Entering Vim normal mode
Traditionally, Vim normal mode is entered via hitting the escape key.  Since most people won't want Vim behavior, there needs to be a toggle that enables Vim so that the escape key will work. This prevents existing TM2 escape behavior changing for those who don't want the optional Vim behavior.

Additionally, it is not uncommon for Vim users to remap the Vim normal mode entry trigger to something like "jj". This should be supported so that users can have the escape key retain it's traditional TM2 use.

Vim normal mode
I would like to support the full range of Vim commands for motion, deleting, and changing of text short of entering command mode i.e. ":<command>"

Vim command mode
No support, but maybe a subset later.

Vim search mode
I don't think this needs support, however it would be handy for '/' to map to opening the find dialog.

I've spent a little time trying to figure out how to modify TM2 for Vim support and I'm not sure which direction I should go.

1) Hard code it right into TM2. It looks like I could start with OakTextView:keydown and branch off to a Vim interpreter if Vim is enabled. I think this is probably the easiest and most flexible approach. 

2) Create a TM2 plugin/bundle that does most of the work, and modify TM2 just enough to provide the support that such a plugin/bundle would need. This approach worries, me because I'm not sure how much modification TM2 would need to expose all the required interface to the plugin system. Do TM2 plugins work the same as TM1 plugins? Is the TM2 plugin API in flux?

**TASK REQUIREMENTS**
1 – In the Vim mode proposal, which key is traditionally used to enter Vim normal mode?
2 – Rewrite the stretch of the Vim mode proposal from "Additionally, it is" through "the find dialog.", swapping "find dialog" for "search panel".
Answer using only the Vim mode proposal.

**RECORDED DATA**
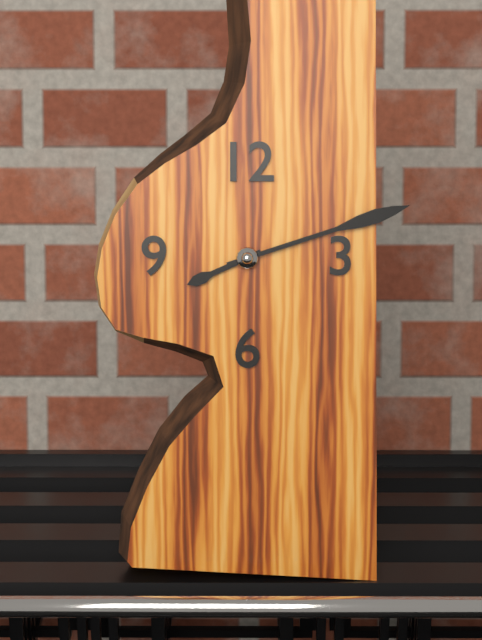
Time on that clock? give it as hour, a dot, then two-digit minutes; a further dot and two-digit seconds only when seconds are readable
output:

**EXPECTED RESULTS**
1 – The escape key.

2 –
Additionally, it is not uncommon for Vim users to remap the Vim normal mode entry trigger to something like "jj". This should be supported so that users can have the escape key retain it's traditional TM2 use.

Vim normal mode
I would like to support the full range of Vim commands for motion, deleting, and changing of text short of entering command mode i.e. ":<command>"

Vim command mode
No support, but maybe a subset later.

Vim search mode
I don't think this needs support, however it would be handy for '/' to map to opening the search panel.